Translation example:
Source image
Result
How does all this work inside? Good question!
Cake is not a lie!
Do you like puff cakes? We love, and the infrastructure of our application can be represented as such a cake:
Each piece consists of dll-assemblies that implement a specific feature (feature), for example, FileManagement - file management. Also libraries are divided into layers: Contracts, Web API, Data Storage, Task Processing. The separation implemented the principle of CQRS - command-query responsibility segregation, according to which the method should be either a command that performs some action or a query that returns data, but not simultaneously. In other words, asking a question should not change the answer ( wiki ).
Contracts
The contract assembly stores the interfaces on which the application modules interact, as well as the commands and queries that the described feature operates on. These assemblies are used by other layers of the same set of functionality (for example, file management is FileManagement.Api and FileManagement.Processing) and other features (order management uses file management).
Web API
Everything is simple - the API method, called by the consumer, initiates the execution of commands, queries, or their combinations, and gives the result of the execution to the user.
Data storage
Data storage. The assembly subscribes to the execution of commands and requests of certain types and carries out the modification or reading of data.
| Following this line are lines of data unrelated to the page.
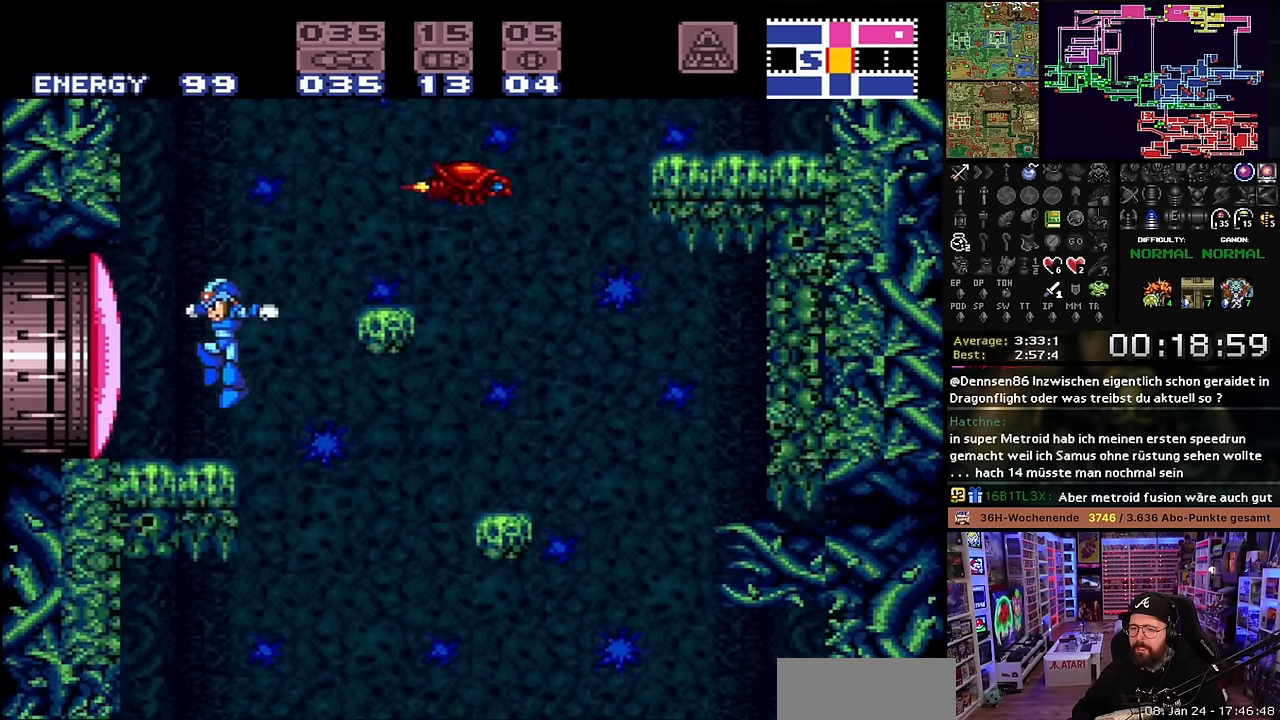
{"buttons": ["Y"], "events": [[16, "X", "down"], [16, "Y", "down"], [66, "DPAD_LEFT", "up"], [100, "Y", "up"], [133, "X", "up"], [250, "A", "down"], [316, "A", "up"], [366, "A", "down"], [433, "A", "up"], [500, "Y", "down"]]}
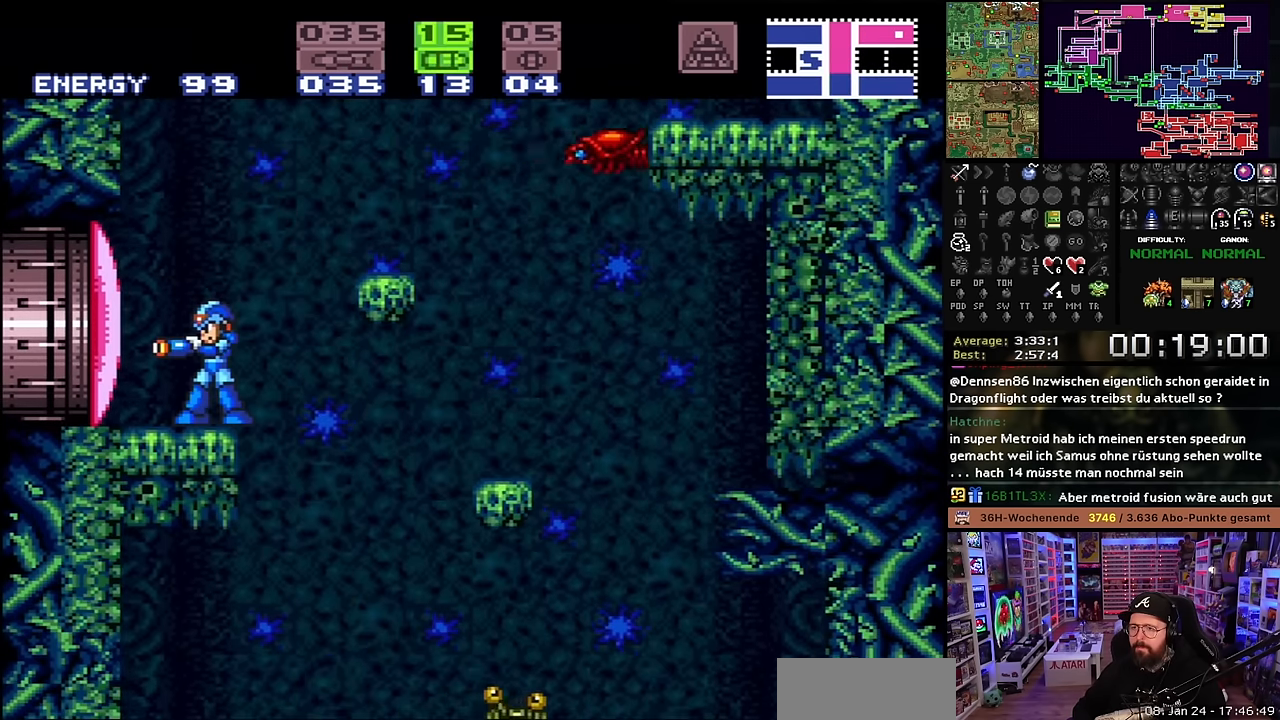
{"buttons": ["X", "DPAD_LEFT"], "events": [[66, "Y", "up"], [100, "SELECT", "down"], [200, "SELECT", "up"], [266, "DPAD_LEFT", "down"], [300, "X", "down"]]}
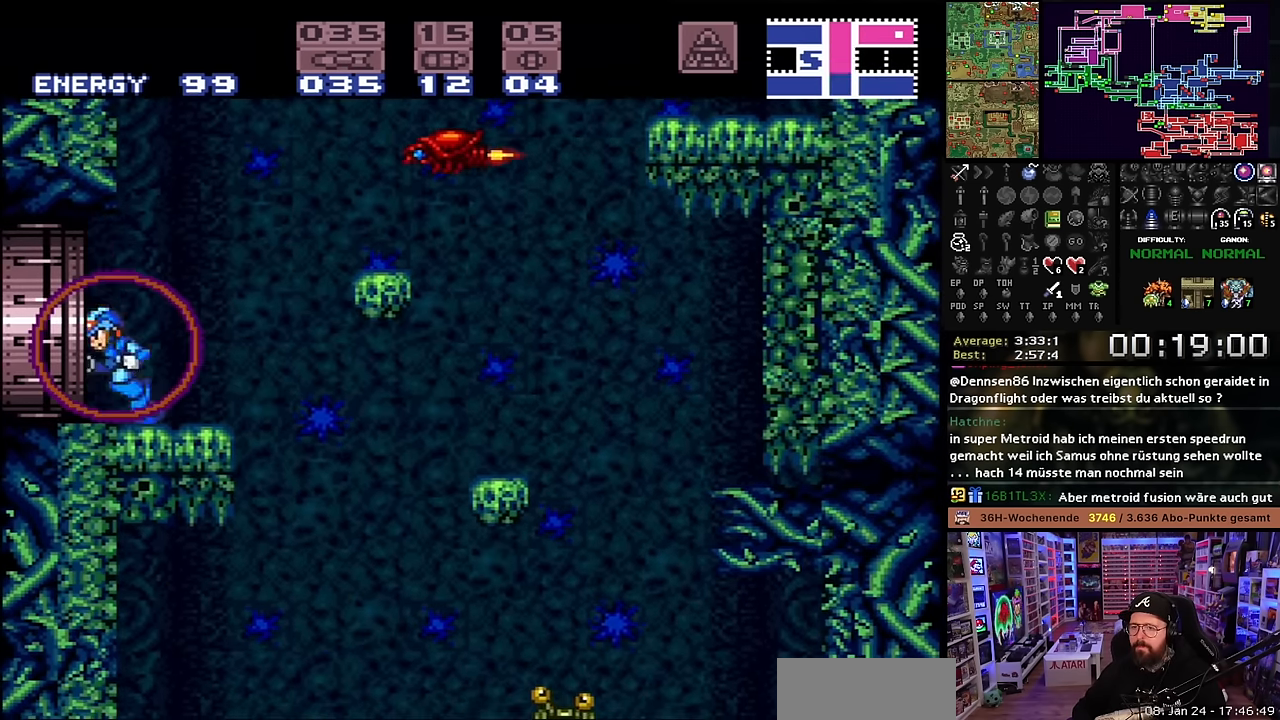
{"buttons": ["X", "DPAD_LEFT"], "events": [[300, "X", "up"], [316, "X", "down"]]}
We use MongoDB for these purposes, but since working with data is done through commands and queries, the rest (not Data Storage) assemblies can only guess about the documentary nature of the database.
Task processing
Perform lengthy operations. Like the data storage assembly, this assembly subscribes to a call for certain commands, however, the real time to start processing such a command is regulated by the scheduler. Such commands are called tasks. Parsing a file into segments is one such task.
The whole project tree looks like this:
Such a division into layers and features allows a fairly flexible increase in the functionality of our cake application, adding more and more tasty new useful features.